--- Given information Enclosed Below ---

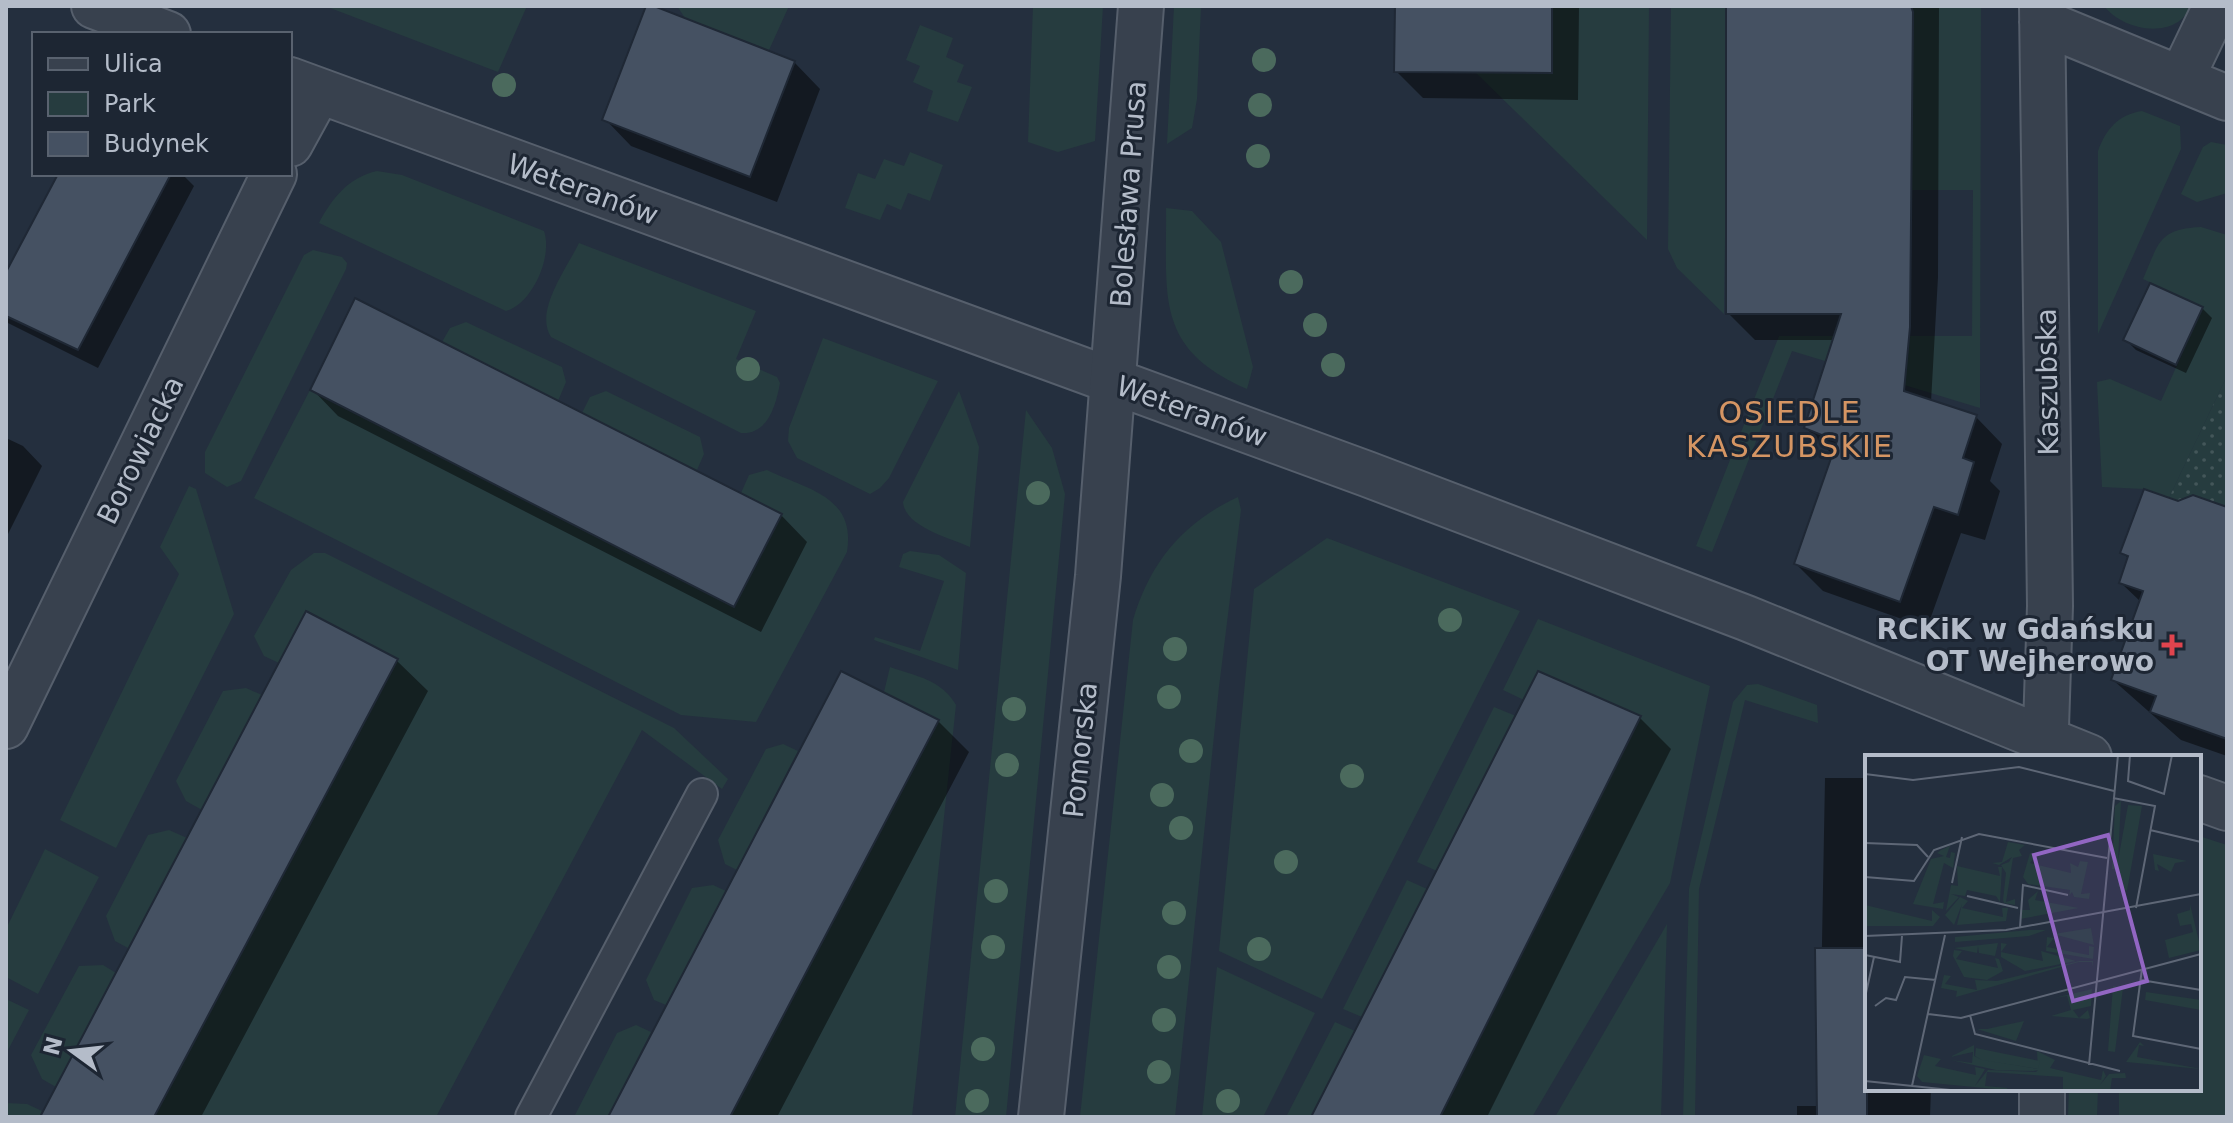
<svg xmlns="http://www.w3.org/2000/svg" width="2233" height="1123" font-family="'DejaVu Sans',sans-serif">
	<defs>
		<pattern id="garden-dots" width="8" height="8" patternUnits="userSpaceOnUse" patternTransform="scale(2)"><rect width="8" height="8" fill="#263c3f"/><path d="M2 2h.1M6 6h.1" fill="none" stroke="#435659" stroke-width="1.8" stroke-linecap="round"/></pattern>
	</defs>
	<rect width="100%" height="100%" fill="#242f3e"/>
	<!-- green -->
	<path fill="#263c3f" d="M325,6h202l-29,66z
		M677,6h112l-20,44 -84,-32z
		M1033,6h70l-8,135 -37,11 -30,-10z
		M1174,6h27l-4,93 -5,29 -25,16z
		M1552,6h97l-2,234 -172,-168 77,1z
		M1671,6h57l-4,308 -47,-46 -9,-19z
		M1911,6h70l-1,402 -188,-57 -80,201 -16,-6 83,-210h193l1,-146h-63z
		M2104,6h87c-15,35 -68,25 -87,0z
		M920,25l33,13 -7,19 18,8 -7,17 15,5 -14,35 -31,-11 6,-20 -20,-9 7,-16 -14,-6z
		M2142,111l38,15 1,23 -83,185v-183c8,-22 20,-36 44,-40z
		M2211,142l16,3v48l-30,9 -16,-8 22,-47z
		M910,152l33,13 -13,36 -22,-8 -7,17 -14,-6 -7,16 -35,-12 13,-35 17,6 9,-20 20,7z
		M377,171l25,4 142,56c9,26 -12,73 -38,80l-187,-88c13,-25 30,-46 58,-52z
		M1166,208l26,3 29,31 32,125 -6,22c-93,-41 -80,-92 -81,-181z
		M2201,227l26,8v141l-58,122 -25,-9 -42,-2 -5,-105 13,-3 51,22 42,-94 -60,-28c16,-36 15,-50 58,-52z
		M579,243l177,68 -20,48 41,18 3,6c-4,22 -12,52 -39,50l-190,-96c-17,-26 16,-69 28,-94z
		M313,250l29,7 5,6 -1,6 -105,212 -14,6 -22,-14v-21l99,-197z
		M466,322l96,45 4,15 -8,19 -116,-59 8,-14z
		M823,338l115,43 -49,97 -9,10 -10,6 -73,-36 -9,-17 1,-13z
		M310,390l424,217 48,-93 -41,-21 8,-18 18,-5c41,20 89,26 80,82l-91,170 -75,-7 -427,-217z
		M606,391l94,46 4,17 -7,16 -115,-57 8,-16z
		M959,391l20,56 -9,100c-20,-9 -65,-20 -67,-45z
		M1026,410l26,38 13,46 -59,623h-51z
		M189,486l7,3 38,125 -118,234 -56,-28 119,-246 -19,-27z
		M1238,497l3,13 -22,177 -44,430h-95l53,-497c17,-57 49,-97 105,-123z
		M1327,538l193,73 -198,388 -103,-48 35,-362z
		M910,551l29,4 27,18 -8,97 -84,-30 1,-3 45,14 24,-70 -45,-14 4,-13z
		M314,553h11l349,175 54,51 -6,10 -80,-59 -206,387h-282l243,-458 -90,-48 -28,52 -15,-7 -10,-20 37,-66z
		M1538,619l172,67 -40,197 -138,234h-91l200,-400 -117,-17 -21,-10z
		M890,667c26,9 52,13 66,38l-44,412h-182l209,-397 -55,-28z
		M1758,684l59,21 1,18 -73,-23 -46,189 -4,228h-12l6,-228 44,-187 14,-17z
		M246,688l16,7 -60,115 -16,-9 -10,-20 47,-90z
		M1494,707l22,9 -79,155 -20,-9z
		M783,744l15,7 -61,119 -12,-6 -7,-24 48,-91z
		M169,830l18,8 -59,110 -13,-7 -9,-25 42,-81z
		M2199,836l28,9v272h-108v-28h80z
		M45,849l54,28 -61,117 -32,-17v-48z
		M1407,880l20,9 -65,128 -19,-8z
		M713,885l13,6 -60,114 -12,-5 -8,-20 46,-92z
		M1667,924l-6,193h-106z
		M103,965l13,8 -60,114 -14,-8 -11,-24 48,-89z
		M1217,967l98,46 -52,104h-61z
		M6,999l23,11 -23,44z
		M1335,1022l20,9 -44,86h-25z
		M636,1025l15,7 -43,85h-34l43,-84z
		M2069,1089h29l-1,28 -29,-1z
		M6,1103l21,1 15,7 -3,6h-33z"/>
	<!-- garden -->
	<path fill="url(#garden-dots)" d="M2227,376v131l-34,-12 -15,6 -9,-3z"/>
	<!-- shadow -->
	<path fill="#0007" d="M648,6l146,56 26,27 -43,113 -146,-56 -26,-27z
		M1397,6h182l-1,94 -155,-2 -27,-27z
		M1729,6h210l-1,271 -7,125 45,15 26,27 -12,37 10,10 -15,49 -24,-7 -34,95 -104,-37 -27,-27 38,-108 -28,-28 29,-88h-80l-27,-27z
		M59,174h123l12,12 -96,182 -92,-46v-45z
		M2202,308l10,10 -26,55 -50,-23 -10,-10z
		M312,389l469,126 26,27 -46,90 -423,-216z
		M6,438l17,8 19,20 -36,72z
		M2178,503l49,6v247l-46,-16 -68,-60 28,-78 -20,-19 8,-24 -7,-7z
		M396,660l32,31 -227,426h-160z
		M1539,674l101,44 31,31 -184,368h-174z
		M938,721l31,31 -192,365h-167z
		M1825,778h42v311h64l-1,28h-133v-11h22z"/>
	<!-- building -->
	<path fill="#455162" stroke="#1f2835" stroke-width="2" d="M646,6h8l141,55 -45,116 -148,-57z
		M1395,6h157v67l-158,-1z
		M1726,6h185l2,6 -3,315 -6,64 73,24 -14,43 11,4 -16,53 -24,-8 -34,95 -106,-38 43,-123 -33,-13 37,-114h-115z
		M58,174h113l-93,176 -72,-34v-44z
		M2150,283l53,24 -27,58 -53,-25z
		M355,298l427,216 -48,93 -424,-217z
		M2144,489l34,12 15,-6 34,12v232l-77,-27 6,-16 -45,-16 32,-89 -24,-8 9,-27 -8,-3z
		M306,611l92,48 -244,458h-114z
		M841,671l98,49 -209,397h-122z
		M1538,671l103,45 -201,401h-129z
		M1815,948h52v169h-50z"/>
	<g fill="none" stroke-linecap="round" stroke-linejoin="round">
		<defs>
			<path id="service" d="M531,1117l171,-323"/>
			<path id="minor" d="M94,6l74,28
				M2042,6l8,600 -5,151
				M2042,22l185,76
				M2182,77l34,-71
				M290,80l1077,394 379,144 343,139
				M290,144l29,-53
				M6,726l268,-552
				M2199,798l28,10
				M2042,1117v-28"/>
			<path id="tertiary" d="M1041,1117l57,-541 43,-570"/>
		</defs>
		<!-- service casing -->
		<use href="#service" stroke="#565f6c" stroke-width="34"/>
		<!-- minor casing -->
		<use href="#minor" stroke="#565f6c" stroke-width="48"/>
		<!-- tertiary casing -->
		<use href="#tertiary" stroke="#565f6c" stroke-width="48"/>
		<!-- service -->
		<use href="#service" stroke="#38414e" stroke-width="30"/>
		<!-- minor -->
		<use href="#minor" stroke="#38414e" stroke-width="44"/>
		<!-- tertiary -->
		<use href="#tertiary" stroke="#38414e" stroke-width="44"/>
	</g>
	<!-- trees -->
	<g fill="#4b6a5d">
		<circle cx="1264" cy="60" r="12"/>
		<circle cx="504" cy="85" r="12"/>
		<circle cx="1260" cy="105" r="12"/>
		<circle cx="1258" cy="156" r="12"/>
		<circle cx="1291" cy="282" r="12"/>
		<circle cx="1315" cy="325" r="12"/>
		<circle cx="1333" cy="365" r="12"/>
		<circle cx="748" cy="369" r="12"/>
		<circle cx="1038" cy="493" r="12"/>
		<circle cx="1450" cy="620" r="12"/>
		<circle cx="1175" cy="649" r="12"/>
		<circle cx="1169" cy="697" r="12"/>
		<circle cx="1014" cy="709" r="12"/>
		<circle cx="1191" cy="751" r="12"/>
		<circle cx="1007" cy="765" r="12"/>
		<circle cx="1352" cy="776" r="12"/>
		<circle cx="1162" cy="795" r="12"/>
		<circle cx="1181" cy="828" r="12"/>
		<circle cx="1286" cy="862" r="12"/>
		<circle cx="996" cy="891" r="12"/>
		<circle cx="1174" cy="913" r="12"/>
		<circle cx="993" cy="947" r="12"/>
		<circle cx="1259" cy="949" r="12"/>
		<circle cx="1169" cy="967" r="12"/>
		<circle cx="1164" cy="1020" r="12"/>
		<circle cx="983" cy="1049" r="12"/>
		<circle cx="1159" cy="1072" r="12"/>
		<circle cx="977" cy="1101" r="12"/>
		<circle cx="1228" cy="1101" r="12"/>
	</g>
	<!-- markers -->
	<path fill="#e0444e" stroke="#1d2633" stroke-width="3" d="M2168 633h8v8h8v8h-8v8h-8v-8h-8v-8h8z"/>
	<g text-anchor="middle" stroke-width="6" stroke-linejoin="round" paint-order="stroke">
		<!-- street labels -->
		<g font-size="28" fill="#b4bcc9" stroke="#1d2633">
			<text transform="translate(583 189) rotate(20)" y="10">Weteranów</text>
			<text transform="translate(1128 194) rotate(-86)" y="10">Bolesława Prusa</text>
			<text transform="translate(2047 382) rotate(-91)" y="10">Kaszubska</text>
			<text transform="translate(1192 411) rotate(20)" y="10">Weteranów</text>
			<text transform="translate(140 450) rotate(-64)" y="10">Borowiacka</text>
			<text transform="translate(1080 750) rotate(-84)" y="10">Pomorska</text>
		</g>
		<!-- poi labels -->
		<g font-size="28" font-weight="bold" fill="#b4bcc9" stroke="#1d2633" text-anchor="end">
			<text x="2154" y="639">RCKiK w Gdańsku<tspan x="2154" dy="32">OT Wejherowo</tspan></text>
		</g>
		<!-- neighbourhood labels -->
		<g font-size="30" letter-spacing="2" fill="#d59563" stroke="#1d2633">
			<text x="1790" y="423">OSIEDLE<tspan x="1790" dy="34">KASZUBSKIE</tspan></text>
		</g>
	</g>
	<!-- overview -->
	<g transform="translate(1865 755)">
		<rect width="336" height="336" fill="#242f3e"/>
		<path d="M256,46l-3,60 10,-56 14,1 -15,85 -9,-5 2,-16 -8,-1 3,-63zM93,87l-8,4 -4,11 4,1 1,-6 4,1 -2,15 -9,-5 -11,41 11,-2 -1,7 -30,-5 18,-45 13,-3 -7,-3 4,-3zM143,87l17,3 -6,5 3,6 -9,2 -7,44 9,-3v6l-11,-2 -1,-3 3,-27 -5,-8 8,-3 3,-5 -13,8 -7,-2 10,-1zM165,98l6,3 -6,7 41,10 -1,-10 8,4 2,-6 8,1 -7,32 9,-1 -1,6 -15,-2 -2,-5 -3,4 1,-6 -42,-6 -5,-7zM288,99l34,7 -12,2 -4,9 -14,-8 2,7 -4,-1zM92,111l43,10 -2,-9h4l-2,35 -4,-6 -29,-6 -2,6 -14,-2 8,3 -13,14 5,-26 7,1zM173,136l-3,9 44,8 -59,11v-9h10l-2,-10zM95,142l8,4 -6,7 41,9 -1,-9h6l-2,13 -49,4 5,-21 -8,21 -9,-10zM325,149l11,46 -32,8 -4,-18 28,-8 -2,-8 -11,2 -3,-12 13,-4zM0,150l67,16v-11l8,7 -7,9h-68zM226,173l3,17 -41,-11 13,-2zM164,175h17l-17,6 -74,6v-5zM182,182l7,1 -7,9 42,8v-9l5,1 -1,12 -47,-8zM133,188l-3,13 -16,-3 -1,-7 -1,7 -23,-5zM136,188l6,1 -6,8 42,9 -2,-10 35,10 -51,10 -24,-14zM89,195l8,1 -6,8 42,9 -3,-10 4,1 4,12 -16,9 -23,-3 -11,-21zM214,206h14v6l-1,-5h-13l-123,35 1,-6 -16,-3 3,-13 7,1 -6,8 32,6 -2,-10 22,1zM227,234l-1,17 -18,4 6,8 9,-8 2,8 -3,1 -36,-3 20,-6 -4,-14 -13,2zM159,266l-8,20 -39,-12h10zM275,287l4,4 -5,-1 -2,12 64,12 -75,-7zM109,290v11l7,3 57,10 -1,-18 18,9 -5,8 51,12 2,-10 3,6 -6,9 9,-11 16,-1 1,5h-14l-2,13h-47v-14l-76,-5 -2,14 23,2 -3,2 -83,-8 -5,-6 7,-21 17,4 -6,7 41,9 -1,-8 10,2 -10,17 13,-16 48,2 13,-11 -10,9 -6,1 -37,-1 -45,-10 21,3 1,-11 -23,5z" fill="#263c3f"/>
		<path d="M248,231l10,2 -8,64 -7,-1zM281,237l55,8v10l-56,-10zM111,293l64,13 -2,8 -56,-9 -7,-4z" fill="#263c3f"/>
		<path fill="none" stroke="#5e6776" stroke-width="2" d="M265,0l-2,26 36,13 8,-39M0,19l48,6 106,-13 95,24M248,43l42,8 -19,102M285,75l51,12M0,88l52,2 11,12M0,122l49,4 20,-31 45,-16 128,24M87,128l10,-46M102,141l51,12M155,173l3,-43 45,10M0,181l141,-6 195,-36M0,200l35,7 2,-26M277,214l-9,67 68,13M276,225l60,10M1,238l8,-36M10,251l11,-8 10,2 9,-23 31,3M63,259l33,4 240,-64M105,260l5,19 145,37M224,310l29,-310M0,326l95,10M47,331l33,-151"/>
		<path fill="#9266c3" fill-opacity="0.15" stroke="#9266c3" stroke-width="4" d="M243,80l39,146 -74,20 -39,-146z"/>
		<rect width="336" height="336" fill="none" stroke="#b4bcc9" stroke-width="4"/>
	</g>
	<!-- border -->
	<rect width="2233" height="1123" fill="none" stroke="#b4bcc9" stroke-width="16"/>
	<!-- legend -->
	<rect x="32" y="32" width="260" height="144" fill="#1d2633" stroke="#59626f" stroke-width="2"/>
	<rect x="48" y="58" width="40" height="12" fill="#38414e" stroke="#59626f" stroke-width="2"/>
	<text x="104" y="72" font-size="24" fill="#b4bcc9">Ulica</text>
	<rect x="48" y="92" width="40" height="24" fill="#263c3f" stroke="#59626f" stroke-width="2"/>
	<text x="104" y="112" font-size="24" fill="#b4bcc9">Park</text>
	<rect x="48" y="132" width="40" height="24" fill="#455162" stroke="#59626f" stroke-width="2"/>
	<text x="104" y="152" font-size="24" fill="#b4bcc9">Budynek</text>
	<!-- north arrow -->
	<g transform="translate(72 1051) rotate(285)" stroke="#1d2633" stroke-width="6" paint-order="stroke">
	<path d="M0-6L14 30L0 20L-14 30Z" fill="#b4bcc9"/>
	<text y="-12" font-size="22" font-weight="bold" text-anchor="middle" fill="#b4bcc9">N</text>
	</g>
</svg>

--- End of Enclosed Given information ---

Exercise instructions: Among the records above, only the lines between the line holding "M2199,798l28,10" and the line holding "<!-- minor -->", inclusive, are to be output, exactly as written.

Task result:
				M2199,798l28,10
				M2042,1117v-28"/>
			<path id="tertiary" d="M1041,1117l57,-541 43,-570"/>
		</defs>
		<!-- service casing -->
		<use href="#service" stroke="#565f6c" stroke-width="34"/>
		<!-- minor casing -->
		<use href="#minor" stroke="#565f6c" stroke-width="48"/>
		<!-- tertiary casing -->
		<use href="#tertiary" stroke="#565f6c" stroke-width="48"/>
		<!-- service -->
		<use href="#service" stroke="#38414e" stroke-width="30"/>
		<!-- minor -->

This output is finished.